SUPPLIED RECORDS:
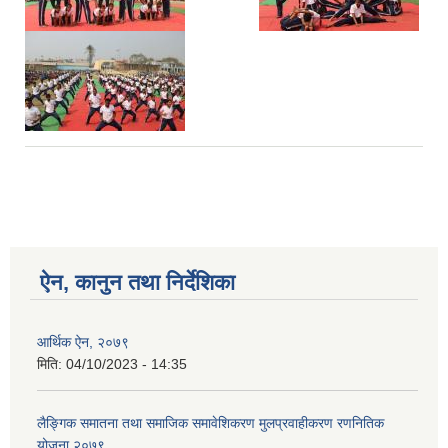
ऐन, कानुन तथा निर्देशिका
आर्थिक ऐन, २०७९
मिति:
04/10/2023 - 14:35
लैङ्गिक समातना तथा समाजिक समावेशिकरण मुलप्रवाहीकरण रणनितिक
योजना,२०७९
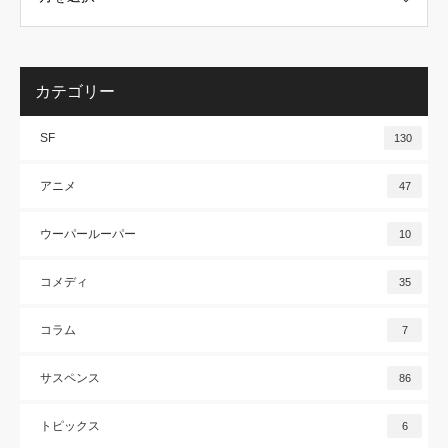
カテゴリー
SF
130
アニメ
47
ウーパールーパー
10
コメディ
35
コラム
7
サスペンス
86
トピックス
6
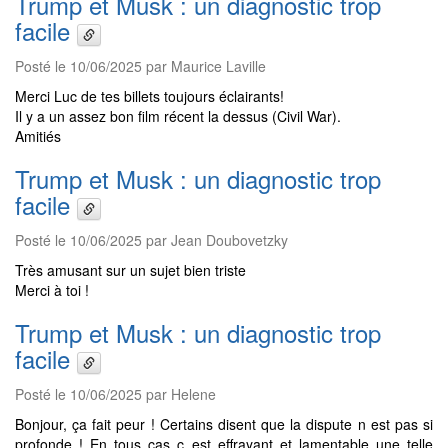
Trump et Musk : un diagnostic trop
facile
Posté le 10/06/2025 par Maurice Laville
Merci Luc de tes billets toujours éclairants!
Il y a un assez bon film récent la dessus (Civil War).
Amitiés
Trump et Musk : un diagnostic trop
facile
Posté le 10/06/2025 par Jean Doubovetzky
Très amusant sur un sujet bien triste
Merci à toi !
Trump et Musk : un diagnostic trop
facile
Posté le 10/06/2025 par Helene
Bonjour, ça fait peur ! Certains disent que la dispute n est pas si
profonde ! En tous cas c est effrayant et lamentable une telle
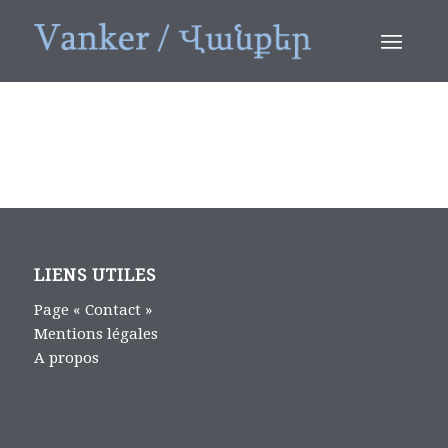
LIENS UTILES
Page « Contact »
Mentions légales
A propos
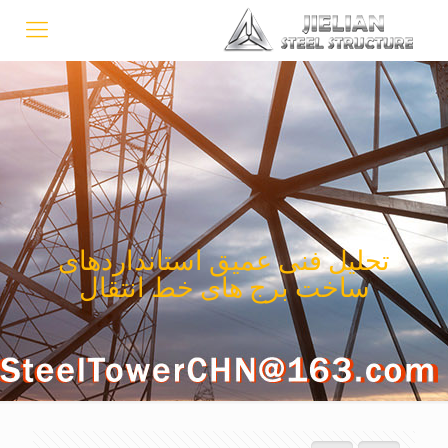
تحلیل فنی عمیق استانداردهای
ساخت برج های خط انتقال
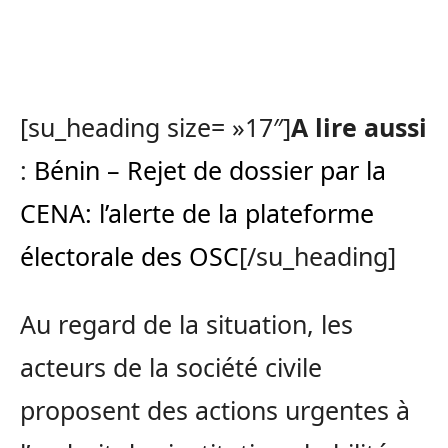
[su_heading size= »17″]
A lire aussi
:
Bénin – Rejet de dossier par la
CENA: l’alerte de la plateforme
électorale des OSC
[/su_heading]
Au regard de la situation, les
acteurs de la société civile
proposent des actions urgentes à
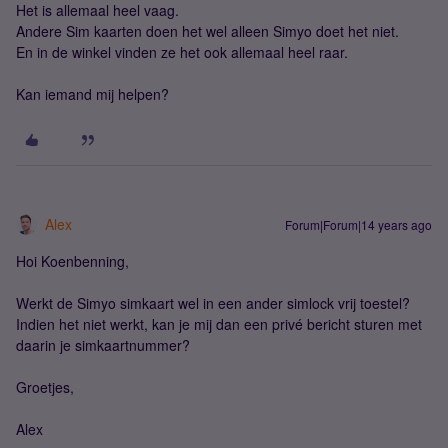
Het is allemaal heel vaag.
Andere Sim kaarten doen het wel alleen Simyo doet het niet.
En in de winkel vinden ze het ook allemaal heel raar.
Kan iemand mij helpen?
Alex
Forum|Forum|14 years ago
Hoi Koenbenning,
Werkt de Simyo simkaart wel in een ander simlock vrij toestel?
Indien het niet werkt, kan je mij dan een privé bericht sturen met
daarin je simkaartnummer?
Groetjes,
Alex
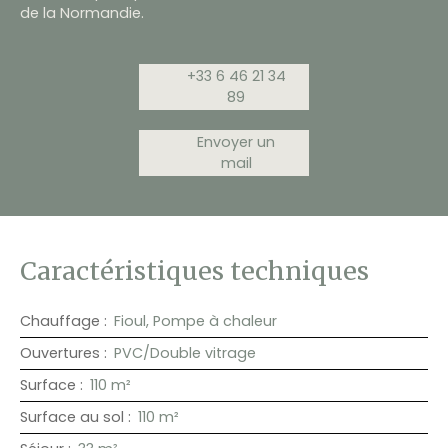
de la Normandie.
+33 6 46 21 34
89
Envoyer un
mail
Caractéristiques techniques
Chauffage
:
Fioul, Pompe à chaleur
Ouvertures
:
PVC/Double vitrage
Surface
:
110
m²
Surface au sol
:
110
m²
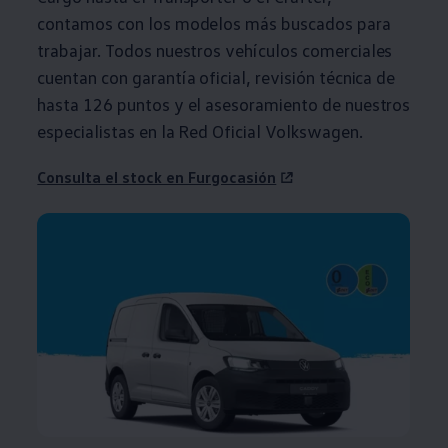
contamos con los modelos más buscados para
trabajar. Todos nuestros vehículos
comerciales
cuentan con garantía oficial, revisión técnica de
hasta 126 puntos y el asesoramiento de nuestros
especialistas en la Red Oficial
Volkswagen
.
Consulta el stock en Furgocasión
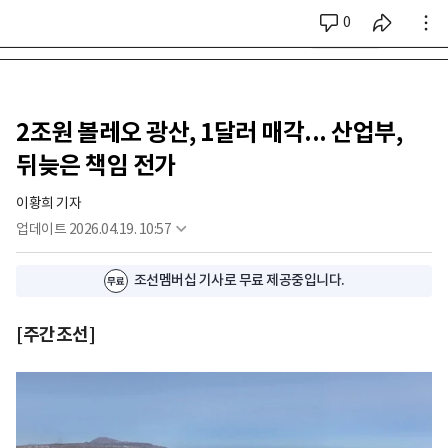
0
시리즈 전체
2조원 볼레오 광산, 1달러 매각... 산업부,
뒤늦은 책임 전가
이황희 기자
업데이트
2026.04.19. 10:57
조선멤버십 기사로 무료 제공중입니다.
[주간조선]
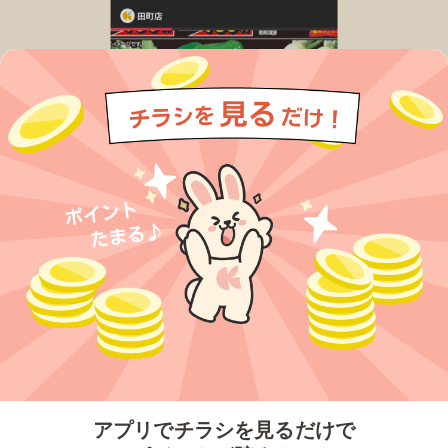
今すぐアプリをダウンロードする
アプリでチラシを見るだけで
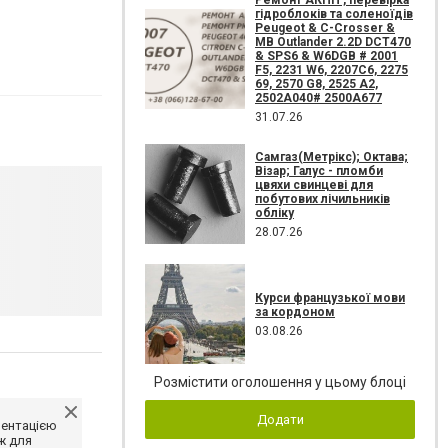
Ремонт АКПП , перевірка
гідроблоків та соленоїдів
Peugeot & C-Crosser &
MB Outlander 2.2D DCT470
& SPS6 & W6DGB # 2001
F5, 2231 W6, 2207C6, 2275
69, 2570 G8, 2525 A2,
2502A040# 2500A677
31.07.26
Самгаз(Метрікс); Октава;
Візар; Галус - пломби
цвяхи свинцеві для
побутових лічильників
обліку
28.07.26
Курси французької мови
за кордоном
03.08.26
Розмістити оголошення у цьому блоці
Додати
ментацією
ж для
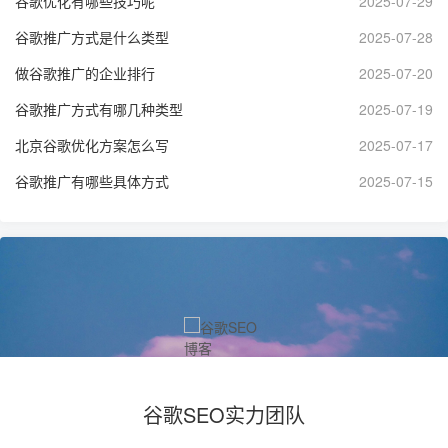
谷歌优化有哪些技巧呢
2025-07-29
谷歌推广方式是什么类型
2025-07-28
做谷歌推广的企业排行
2025-07-20
谷歌推广方式有哪几种类型
2025-07-19
北京谷歌优化方案怎么写
2025-07-17
谷歌推广有哪些具体方式
2025-07-15
谷歌SEO实力团队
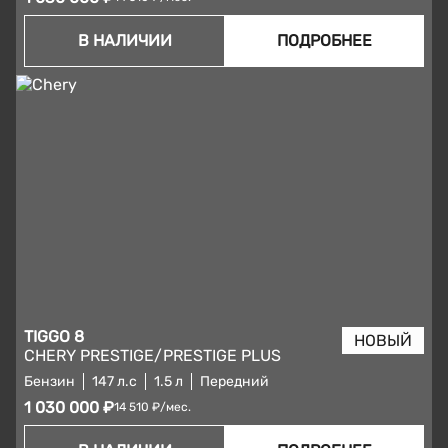
В НАЛИЧИИ
ПОДРОБНЕЕ
TIGGO 8
CHERY PRESTIGE/PRESTIGE PLUS
Бензин
147 л.с
1.5 л
Передний
1 030 000 ₽
14 510 ₽/мес.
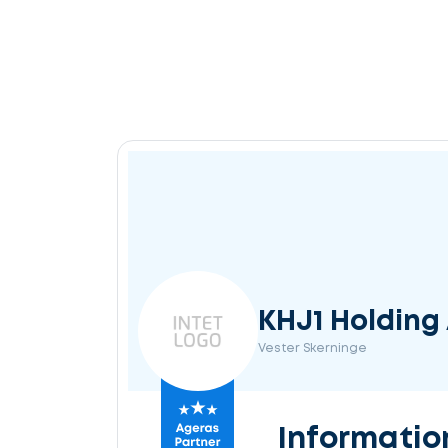
KHJ1 Holding
Vester Skerninge
Informatio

WHAT YOU ARE ASKED TO DO:
Show each line of the listing that holds the string "niet".

WRITTEN SOLUTION:
Andere Sim kaarten doen het wel alleen Simyo doet het niet.
Indien het niet werkt, kan je mij dan een privé bericht sturen met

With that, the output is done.